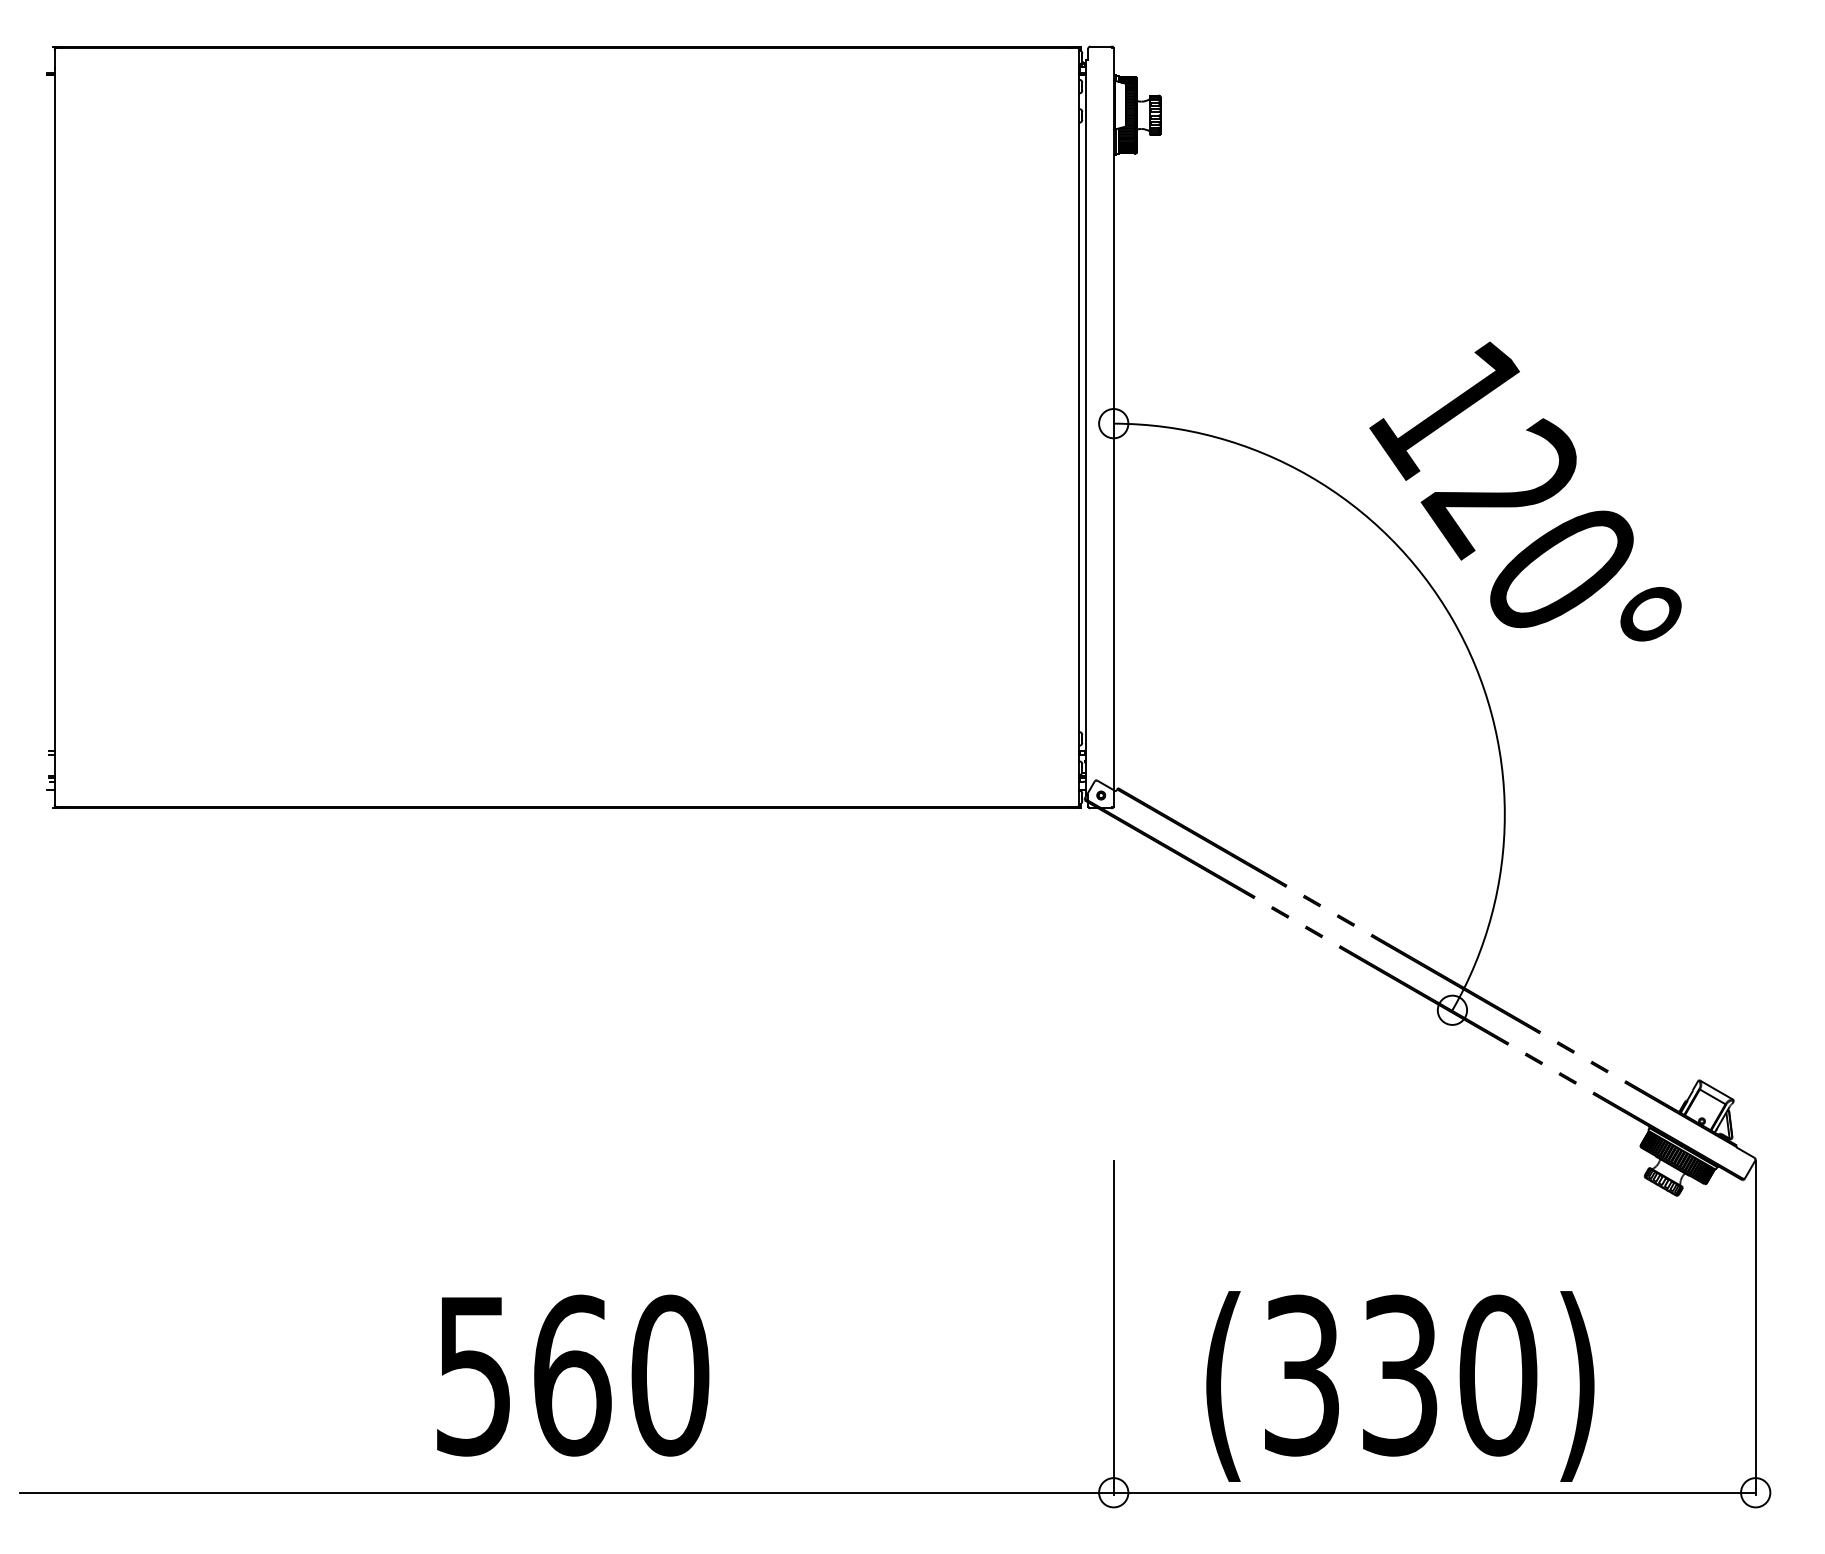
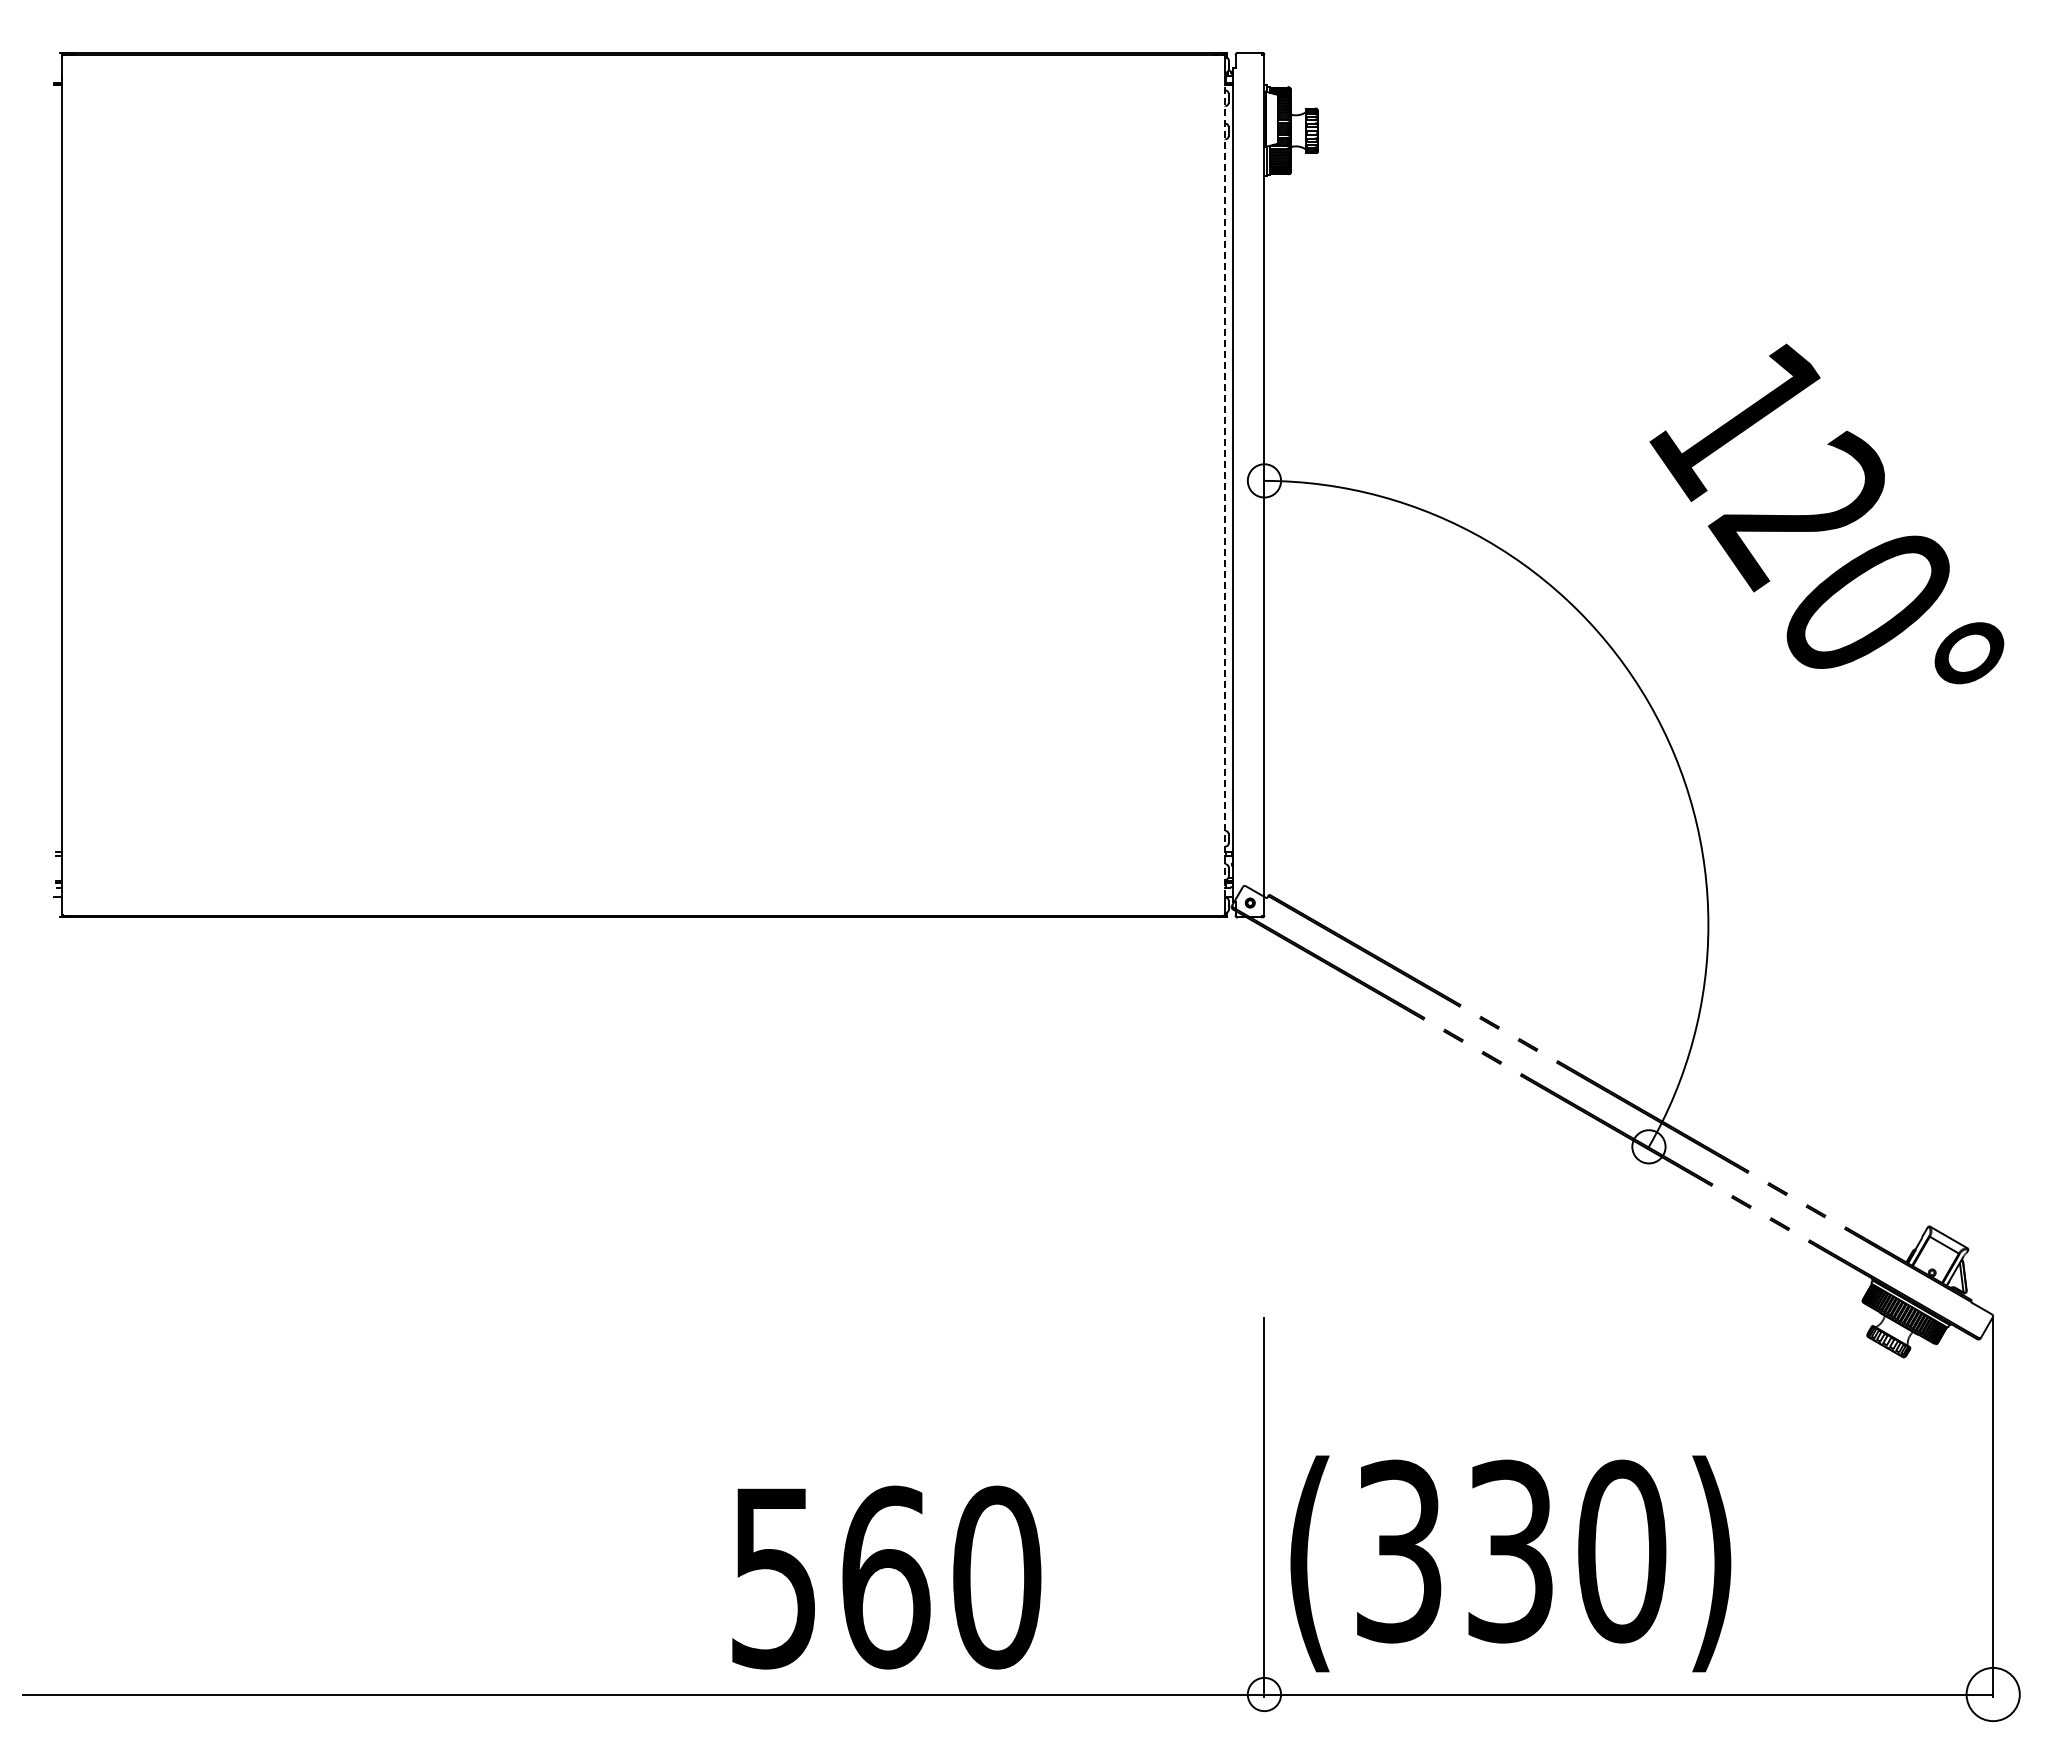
line: (1079, 429) -> (1225, 487), solid -> dashed
text: (1525, 491) -> (1826, 513), moved
text: (572, 1375) -> (886, 1577), moved
text: (1400, 1386) -> (1510, 1563), moved
circle: (1755, 1492) -> (1992, 1694), size x1.6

Directive:
All lines that contain the word "moved" should be copied from the listing.

Exercise answer:
text: (1525, 491) -> (1826, 513), moved
text: (572, 1375) -> (886, 1577), moved
text: (1400, 1386) -> (1510, 1563), moved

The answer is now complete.